The employee said when they read APR’s first article on McMillian’s death, and there was little information on what happened, they decided to reach out.
“I’d rather share it and put it out there,” the person said. Some details of what the worker said were corroborated by the Jefferson County Coroner’s office.
Jefferson County Coroner Bill Yates told APR on Thursday that McMillian’s final cause of death awaits results from the autopsy, which can take between four and six weeks, but that there did not appear to be any external injuries that could have caused his death.
McMillian was pronounced dead at Donaldson prison at 7:49 p.m. on June 22, Yates said.
Yates, reading from his notes on the incident, said that in the moments before his death, there appeared to be a physical altercation between McMillian and another inmate, and that correctional officers used pepper spray to stop the fight.
“Obviously, Department of Corrections staff is going to step in to stop that, and it’s my understanding that after that, he was having complaints of not being able to breath,” Yates said. “I think they used — there was some pepper spray that was used to stop that, and he immediately went, from our understanding, to the infirmary.”

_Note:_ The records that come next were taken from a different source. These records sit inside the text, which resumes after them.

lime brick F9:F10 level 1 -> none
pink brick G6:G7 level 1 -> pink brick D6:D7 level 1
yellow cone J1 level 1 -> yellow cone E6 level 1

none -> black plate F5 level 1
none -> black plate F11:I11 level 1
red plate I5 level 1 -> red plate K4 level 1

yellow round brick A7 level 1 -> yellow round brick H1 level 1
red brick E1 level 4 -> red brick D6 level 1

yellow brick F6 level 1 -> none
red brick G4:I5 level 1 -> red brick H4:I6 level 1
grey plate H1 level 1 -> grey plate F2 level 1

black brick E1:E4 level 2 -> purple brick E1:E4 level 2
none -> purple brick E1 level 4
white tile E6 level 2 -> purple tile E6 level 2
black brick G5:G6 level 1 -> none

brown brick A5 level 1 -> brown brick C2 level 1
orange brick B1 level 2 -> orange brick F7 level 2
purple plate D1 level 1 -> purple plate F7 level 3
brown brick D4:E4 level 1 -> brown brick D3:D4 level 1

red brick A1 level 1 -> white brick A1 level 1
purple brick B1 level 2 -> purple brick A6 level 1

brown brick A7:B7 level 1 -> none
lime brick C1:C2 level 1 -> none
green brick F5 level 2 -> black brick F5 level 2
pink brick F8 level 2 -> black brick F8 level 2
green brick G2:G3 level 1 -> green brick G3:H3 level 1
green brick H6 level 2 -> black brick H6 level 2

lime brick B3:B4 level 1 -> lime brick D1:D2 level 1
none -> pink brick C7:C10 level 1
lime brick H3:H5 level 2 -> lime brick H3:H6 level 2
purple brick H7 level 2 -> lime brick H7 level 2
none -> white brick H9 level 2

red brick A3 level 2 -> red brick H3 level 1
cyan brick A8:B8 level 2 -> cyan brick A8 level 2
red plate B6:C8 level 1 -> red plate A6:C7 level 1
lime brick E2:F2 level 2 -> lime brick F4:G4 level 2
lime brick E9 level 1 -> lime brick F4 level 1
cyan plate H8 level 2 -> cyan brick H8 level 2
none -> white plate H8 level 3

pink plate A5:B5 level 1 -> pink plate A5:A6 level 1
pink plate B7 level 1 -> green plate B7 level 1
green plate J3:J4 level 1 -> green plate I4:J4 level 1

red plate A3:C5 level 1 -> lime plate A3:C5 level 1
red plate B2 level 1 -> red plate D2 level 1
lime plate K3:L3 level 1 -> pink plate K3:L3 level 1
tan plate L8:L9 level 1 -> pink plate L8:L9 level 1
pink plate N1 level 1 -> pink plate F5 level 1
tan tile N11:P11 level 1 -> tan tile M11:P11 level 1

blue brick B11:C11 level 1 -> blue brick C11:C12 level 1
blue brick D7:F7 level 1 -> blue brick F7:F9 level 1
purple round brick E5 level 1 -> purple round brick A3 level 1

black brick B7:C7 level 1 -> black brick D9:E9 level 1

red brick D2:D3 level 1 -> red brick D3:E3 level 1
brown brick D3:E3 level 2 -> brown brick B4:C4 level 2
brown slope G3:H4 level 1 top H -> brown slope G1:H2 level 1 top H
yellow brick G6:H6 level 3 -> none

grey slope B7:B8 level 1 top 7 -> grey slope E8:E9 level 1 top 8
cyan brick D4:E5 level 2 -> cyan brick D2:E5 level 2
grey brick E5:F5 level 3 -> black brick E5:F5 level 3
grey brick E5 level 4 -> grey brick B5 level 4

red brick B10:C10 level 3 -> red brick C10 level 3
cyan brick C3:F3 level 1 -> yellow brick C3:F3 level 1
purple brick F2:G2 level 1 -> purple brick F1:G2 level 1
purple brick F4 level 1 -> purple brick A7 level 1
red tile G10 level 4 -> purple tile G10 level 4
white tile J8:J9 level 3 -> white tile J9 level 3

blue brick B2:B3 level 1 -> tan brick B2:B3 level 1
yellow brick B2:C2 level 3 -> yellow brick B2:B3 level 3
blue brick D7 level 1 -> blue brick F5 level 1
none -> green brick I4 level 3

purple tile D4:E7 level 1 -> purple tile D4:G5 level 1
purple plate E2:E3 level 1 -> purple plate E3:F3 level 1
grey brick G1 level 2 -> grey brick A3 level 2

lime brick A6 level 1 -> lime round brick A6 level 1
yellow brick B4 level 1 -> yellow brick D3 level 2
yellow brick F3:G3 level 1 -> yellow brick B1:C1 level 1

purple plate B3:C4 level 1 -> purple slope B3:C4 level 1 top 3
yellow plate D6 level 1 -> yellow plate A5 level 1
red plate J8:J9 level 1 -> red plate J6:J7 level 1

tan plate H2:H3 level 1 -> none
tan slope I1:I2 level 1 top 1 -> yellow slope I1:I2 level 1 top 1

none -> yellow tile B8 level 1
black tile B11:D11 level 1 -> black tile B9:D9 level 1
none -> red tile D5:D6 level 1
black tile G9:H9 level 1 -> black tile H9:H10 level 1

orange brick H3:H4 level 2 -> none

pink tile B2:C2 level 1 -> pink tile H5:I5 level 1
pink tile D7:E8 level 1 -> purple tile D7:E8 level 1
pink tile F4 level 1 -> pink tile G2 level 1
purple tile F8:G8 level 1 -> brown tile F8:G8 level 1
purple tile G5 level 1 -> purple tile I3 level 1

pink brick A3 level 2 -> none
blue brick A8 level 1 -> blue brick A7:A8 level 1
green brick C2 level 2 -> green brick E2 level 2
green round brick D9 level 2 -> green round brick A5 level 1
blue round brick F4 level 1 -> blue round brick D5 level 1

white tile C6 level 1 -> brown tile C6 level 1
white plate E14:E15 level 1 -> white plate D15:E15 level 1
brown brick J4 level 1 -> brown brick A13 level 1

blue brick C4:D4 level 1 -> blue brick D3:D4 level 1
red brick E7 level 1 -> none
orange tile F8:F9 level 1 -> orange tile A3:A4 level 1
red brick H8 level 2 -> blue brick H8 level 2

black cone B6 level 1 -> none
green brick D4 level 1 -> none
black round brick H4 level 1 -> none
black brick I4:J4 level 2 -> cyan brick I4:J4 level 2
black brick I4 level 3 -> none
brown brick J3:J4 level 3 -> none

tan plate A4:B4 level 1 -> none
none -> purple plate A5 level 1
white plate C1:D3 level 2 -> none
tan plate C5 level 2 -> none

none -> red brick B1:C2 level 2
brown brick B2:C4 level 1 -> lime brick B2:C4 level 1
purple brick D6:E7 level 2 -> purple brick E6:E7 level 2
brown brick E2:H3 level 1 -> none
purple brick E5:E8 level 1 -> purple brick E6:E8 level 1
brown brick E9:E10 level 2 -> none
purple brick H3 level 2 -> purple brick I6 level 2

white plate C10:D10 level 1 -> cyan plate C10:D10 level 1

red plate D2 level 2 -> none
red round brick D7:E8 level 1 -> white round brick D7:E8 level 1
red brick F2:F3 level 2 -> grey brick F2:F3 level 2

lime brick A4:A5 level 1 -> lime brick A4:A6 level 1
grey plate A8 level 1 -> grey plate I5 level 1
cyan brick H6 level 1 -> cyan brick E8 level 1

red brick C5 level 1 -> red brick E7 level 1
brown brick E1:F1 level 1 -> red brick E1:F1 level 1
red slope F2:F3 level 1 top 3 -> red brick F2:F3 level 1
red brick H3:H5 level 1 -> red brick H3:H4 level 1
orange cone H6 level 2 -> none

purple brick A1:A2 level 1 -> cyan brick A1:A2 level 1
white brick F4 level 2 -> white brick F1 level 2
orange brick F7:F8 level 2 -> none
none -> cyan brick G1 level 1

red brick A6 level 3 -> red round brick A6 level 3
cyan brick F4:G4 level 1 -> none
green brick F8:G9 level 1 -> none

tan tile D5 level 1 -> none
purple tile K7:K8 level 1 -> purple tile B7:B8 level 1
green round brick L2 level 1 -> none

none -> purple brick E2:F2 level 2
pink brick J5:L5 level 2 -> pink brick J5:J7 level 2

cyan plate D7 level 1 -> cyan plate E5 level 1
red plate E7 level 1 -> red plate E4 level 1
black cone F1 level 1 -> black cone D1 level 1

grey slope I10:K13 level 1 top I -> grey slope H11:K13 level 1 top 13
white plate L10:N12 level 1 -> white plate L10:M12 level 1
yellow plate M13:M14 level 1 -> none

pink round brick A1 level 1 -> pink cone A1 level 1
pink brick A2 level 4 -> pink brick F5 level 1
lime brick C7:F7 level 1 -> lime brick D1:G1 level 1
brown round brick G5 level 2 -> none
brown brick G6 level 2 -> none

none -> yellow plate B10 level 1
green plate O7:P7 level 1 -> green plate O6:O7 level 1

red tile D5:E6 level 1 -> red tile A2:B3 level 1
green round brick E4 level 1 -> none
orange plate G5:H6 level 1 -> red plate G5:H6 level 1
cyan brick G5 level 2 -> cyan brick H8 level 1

“From our autopsy, I don’t believe we found any type of trauma that would explain death,” Yates said.
His office is awaiting lab results, to include toxicology and other lab work to determine if drugs or an unknown medical condition may have been factors in his death, Yates said. McMillian didn’t have a history of any heart conditions, but Yates said lab results could reveal one if in fact he had a condition.
Asked if it’s possible to die from exposure to a large amount of pepper spray, Yates said “I haven’t heard of it, not to say it can’t happen.”
“I think you could pass away from extreme amounts of anything,” Yates said, but he’s never known of a death that resulted from large exposures to pepper spray.
Yates said there have been no reports to his office of any other inmate in that cell, or any ADOC staff, experiencing health problems as a result of the incident.
A 2003 study by the U.S. Department of Justice’s National Institute of Justice on the use of pepper spray by police and corrections staff in North Carolina found that two cases of the 63 studied resulted in death from the use of pepper spray, and that both incarcerated persons who died had asthma. In only one of those cases, however, a large amount of pepper spray was used on the man, and the positioning of the man’s body may have been a factor as well.
“Pepper spray was used more times in this case than in any other, but according to police officers, it was ineffective. The subject, who was obese, was handcuffed behind his back and placed in a facedown position when being transported,” the report states. “The difficulty of breathing in this position may have been compounded by the damage already done to his airways.”
In June, a 35-year-old inmate named Jamel Floyd died after correctional officers at a federal prison in Brooklyn used pepper spray after he had barricaded himself in his cell. He was unresponsive when removed from his cell and prison staff were unable to revive him, according to CNN. The death was under investigation and the U.S. Marshals and the FBI were notified, according to a release by the Metropolitan Detention Center.
According to the Sabre’s own promotional video, Cell Buster is to be used in three-second bursts, with the correctional officer checking after each burst to determine if the “desired effects” have been produced, before using it for another 3-second burst. Cell Buster’s description states that the product “delivers pain, irritation, inflammation, coughing, temporary blindness and redness of skin.”
ADOC spokeswoman Linda Mays in a message to APR on Thursday said that the department’s Law Enforcement Services Division is investigating all aspects of the incident.
“While we would like to address your questions and provide insight that would be helpful to you, at this juncture in the process we simply cannot provide information that would compromise the integrity of our ongoing investigation. More information will be available upon the conclusion of our investigation into Daniel [sic] McMillian’s death,” Mays wrote.